THE PROBLEM ▸
Select each line of the material that contains the word "Apartment", and copy those lines.

Saved data entries
= = = = = = =
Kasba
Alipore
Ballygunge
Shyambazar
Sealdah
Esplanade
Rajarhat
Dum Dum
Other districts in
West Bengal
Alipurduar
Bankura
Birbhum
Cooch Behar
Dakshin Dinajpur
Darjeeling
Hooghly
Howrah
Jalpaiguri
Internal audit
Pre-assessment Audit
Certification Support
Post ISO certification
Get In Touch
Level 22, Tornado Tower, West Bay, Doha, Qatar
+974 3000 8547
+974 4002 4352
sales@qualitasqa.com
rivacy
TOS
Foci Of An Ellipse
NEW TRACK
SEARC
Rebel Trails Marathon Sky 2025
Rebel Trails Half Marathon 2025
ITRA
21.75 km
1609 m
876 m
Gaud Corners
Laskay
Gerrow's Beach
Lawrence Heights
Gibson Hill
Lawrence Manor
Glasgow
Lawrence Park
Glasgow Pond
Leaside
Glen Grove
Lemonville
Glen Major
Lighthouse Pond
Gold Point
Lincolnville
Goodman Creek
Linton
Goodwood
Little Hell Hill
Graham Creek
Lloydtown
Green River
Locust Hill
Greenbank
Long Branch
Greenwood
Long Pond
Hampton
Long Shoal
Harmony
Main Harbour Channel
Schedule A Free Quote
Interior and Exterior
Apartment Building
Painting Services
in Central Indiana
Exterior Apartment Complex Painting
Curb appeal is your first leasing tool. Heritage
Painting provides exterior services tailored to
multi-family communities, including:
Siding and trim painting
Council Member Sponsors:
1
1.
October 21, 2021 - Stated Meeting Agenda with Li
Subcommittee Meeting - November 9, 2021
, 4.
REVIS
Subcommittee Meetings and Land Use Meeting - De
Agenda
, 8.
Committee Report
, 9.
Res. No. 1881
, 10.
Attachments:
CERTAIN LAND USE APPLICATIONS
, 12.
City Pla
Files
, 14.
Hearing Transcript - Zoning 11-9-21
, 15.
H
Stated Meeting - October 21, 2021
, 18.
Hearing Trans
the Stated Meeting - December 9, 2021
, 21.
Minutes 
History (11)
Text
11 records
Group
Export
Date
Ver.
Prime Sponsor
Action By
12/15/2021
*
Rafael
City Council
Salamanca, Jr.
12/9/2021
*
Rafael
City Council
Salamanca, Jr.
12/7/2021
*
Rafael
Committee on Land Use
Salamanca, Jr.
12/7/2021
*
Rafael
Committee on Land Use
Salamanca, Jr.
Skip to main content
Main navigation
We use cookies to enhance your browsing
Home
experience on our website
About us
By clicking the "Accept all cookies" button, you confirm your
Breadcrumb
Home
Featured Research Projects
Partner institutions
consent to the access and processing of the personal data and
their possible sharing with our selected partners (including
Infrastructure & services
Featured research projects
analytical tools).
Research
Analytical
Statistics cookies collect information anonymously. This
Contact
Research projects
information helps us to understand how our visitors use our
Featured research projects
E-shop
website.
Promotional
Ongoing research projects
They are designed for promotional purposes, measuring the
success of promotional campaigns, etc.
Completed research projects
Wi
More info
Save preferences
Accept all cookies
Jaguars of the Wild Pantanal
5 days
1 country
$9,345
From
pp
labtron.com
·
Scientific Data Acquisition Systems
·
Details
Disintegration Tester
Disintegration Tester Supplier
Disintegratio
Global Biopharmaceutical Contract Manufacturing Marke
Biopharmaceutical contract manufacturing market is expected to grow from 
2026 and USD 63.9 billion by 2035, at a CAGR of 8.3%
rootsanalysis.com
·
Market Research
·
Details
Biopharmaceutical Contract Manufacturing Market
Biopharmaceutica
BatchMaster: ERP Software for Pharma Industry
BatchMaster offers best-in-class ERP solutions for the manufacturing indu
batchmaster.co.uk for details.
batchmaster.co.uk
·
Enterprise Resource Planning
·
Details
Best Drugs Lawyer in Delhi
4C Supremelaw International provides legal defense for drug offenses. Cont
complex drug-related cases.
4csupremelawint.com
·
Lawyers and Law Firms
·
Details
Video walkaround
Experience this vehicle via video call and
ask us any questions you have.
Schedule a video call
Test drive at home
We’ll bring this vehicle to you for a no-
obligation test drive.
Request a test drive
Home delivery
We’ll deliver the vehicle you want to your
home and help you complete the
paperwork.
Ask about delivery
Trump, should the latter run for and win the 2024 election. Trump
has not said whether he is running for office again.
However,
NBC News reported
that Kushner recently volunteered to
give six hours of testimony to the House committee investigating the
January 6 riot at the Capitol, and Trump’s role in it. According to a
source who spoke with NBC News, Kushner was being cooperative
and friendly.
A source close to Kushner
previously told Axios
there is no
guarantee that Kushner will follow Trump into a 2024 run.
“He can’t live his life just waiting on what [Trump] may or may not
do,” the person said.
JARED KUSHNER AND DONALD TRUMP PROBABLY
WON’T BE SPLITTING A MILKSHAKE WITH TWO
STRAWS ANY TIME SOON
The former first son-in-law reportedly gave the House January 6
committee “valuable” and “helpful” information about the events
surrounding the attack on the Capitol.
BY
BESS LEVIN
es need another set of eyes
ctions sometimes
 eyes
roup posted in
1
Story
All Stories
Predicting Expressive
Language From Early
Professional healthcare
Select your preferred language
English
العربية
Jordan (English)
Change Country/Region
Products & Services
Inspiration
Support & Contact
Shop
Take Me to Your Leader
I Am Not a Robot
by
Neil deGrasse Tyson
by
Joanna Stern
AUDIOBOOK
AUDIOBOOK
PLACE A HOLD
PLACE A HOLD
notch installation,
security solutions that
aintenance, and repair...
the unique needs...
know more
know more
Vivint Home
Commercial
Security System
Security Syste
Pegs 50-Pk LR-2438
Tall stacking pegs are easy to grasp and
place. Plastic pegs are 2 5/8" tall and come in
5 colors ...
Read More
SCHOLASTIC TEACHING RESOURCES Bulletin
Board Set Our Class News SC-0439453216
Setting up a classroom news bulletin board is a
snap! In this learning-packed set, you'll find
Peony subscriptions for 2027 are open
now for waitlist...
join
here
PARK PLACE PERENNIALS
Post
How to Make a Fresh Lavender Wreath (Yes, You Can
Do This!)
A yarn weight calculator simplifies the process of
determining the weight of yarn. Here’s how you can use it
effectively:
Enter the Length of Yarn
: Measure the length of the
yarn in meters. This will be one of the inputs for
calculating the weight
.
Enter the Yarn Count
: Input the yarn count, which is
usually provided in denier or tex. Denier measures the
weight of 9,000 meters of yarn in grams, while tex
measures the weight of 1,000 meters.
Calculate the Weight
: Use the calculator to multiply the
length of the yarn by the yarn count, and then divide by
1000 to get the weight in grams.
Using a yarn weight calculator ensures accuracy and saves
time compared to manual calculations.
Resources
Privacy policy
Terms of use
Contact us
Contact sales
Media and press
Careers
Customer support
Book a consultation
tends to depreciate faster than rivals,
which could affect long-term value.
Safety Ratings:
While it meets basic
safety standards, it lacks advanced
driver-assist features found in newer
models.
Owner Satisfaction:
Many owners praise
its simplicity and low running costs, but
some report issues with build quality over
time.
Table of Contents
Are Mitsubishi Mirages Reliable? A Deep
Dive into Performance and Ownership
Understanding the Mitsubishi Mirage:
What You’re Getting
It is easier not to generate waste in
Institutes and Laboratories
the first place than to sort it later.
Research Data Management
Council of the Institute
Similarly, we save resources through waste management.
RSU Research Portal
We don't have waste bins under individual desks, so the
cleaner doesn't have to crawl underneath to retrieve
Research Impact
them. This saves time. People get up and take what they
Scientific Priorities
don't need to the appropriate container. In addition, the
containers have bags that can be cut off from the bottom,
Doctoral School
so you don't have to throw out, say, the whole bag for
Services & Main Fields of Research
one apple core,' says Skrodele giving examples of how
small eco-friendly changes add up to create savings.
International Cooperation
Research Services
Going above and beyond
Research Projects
= = = = = = =
RESPONSE TO THIS TASK ▸
Apartment Building
Exterior Apartment Complex Painting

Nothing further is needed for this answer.